Finally, dear readers. Finally! I have seen a movie this summer that I did not enjoy. And unlike The Karate Kid, which I wanted to loathe but took me by surprise, I really wanted to like this movie. I’d been looking forward to The Expendables since I first heard about it more than a year ago, back when it was still set to include Danny Trejo and Forrest Whitaker. 2008’s Rambo established Stallone as the reigning king of ridiculous action gore. Put him with this cast and it’s guaranteed fun, right? Well, not quite.
“This cast” includes Rambo, The Transporter, Ivan Drago, Randy The Ram, Stone Cold, President Camacho, “The Natural”, and whatever Jet Li is famous for — not to mention Dexter‘s Angel Batista and Cordelia from Buffy. I knew what I was getting into right from the get-go, just by looking over the credits. And still, I was excited for it. In all of its ridiculous glory, no matter how terrible the acting, a film like this should still be fun.
And this one is not. I’d liken the experience to eating a jumbo bag of salt and vinegar chips. Sure it might start out nice, but halfway through your taste buds just go cold and numb, and your lips smack with a stinging pain that burns worse with every bite. The kills in this movie are salt and vinegar chips, and their bloody spoils are just as numbing.
I must admit, this was something of a new sensation for me. Never in my life has a film desensitized me to violence to the point where I didn’t even care what was happening on-screen. I lost the capacity to care about anything. It just didn’t matter. Nothing in this movie matters at all.
This is mostly because the film never offers you a reason to care about anything that’s happening. The plot boils down to Stallone striving to “do the right thing” in hopes of redeeming his murderous soul. There’s room for some honest human emotion in that story, but Stallone is simply not believable as a human being. I have no idea what his character’s name was, as it’s near impossible to understand his incoherent mumbling.
He just didn’t have a character. He lumbers through his own film like a sleepwalking sack of meat, and his obviously juiced muscles are unnerving to watch. This is pivotal, because while the film is sold as an action ensemble, it’s really a buddy movie between Stallone and Jason Statham. Rambo (or whatever) is supposed to be the main character, and it’s impossible to connect with him.
Surprisingly, not all the acting is bad. Mickey Rourke is given a rather ridiculous monologue, but pours enough of himself into it to create the only emotionally resonant moment in the film. Terry Crews and Randy Couture are great fun together, but unfortunately combine for less than 10 minutes of screen-time. The trailer spoils a pair of all-star cameos that offer the movie’s biggest laughs. And Eric Roberts is a perfect villain: a greasy weasel you can’t help but want to punch in the face.

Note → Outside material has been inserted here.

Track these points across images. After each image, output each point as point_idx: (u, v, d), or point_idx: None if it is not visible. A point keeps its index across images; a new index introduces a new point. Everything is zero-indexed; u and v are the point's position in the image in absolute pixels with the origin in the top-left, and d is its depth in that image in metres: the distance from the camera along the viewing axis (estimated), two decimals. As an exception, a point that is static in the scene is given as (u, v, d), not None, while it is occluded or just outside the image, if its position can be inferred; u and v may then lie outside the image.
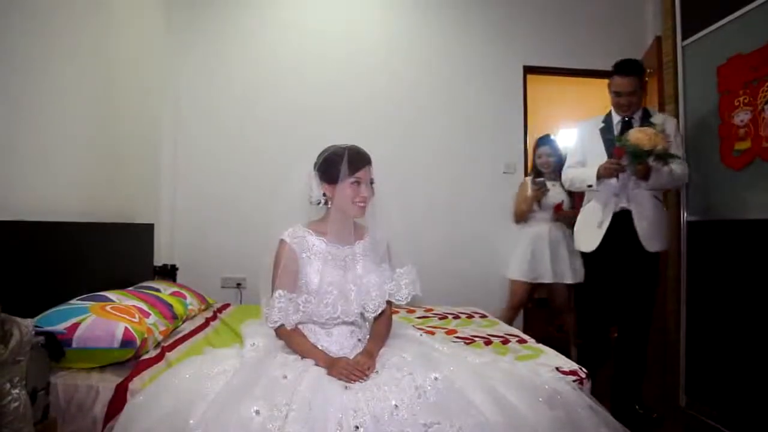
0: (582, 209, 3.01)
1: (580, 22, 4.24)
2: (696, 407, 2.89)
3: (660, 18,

But it’s just so listless. In the latter half of the film, the team emerges from a mid-level boss fight with new intel on their enemy. “Alright,” I’m thinking. “Time to raise the stakes before the final battle…!” But they never do. It’s as if the film couldn’t wait to get it over with and just skipped to the showdown.
I realize that more than half of the audience going to see this doesn’t need stakes for the movie to work. They’re here to see gruesome kills, and to that end, the film delivers. But that’s what I went to see too, and I found only boredom. During the finale, I couldn’t help laughing at what were supposed to be serious climactic moments. I guess I got what I paid for. Is it wrong to expect more? Maybe they’ll get Van Damme for the sequel.